O Governo Bolsonaro ampliou ainda mais o desfinanciamento dos serviços ao cortar 15% dos recursos da Educação, aprofundando a precarização, com falta de verbas para pesquisa e extensão, comprometimento da qualidade de trabalho, além da impossibilidade de muitas/os estudantes permanecerem nas universidades com cortes de bolsas e valores insuficientes.
“E a Covid-19 trouxe outros desafios. A única alternativa foi o ensino remoto sem preparação e sem insumos necessários, impactando professoras/es, técnicas/os e estudantes. Chegamos em um nível de falta de limite entre a vida e o trabalho. Além disso, há todo o desgaste negacionista da ciência promovido pelo bolsonarismo e a luta para que tivéssemos vacina e para que a população aderisse ao imunizante. Tudo isso precariza ainda mais e traz um desgaste mental que estamos identificando melhor com o retorno presencial. A possibilidade de uma permanência do remoto como parte do ensino é outro contexto contra o qual teremos que lutar. O nosso projeto antagoniza com esse projeto à distância. Somente com unidade com todos os setores poderemos fazer frente a isso”, explicou.
Serviço Social
Tanto o exercício quanto a formação em Serviço Social são impactados pelo cenário de precarização do trabalho e ataque aos serviços públicos em curso no Brasil. E isso implica também um ataque ao projeto ético-político do Serviço Social. “Por isso temos que fortalecer o nosso projeto ético-político. Hoje há grande quantidade de chefias e gestões lideradas por evangélicas/os usando o cargo para impedir o avanço de pautas anticapitalistas, LGBTQIA+, feministas. Isso se dá por meio de contratações temporárias, em detrimento de profissionais de carreira que arriscaram as próprias vidas nos momentos mais terríveis da pandemia”, disse Regina Ávila.
A professora defende que o Serviço Social não pode se isolar, estando pronto para contribuir no enfrentamento às causas da pobreza, mesmo diante de limites institucionais e trabalhistas. “Temos que entender que lutar pelos direitos sociais é fundamental, primeiro porque é uma questão de defesa da vida da população, e segundo porque quando a população tem suas necessidades atendidas, ela consegue lutar mais e se organizar mais.

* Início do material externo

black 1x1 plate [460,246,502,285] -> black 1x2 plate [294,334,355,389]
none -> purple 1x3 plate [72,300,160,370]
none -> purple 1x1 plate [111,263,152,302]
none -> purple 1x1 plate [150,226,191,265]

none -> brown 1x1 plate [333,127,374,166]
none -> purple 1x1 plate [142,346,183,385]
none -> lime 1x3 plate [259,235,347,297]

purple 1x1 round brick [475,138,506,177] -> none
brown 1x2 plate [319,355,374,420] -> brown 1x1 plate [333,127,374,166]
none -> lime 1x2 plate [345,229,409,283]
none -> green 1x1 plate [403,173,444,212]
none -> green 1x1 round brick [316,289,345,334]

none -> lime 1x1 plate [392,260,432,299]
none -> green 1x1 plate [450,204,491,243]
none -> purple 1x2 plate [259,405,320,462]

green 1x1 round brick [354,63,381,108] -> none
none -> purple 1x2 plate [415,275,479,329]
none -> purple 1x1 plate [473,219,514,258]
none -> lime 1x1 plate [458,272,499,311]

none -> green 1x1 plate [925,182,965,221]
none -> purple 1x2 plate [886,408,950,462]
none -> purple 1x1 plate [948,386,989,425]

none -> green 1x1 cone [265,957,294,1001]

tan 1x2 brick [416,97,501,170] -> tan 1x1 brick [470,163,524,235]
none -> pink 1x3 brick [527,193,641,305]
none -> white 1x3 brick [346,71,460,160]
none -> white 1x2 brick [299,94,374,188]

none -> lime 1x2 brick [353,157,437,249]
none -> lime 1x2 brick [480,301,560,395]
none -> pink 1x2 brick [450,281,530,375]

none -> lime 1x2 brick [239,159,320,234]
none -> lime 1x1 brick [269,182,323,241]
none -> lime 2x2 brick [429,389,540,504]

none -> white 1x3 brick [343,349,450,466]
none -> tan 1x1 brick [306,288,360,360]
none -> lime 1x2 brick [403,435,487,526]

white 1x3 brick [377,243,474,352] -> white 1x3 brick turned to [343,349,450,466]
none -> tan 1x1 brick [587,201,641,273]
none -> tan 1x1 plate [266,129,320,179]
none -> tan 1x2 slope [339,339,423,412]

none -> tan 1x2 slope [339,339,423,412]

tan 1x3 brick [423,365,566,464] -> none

E nisso há uma Importância política porque quando você tem uma sociedade mais plena de direitos, há mais condições de luta. Retirar direitos é também uma forma de minar a possibilidade de mobilização da população. Por isso, precisamos lutar em conjunto com outras categorias. Nossas entidades do Serviço Social são fortes e têm uma direção correta. Precisamos estar unidas/os nos locais de trabalho com as entidades sindicais para avançarmos”, convocou.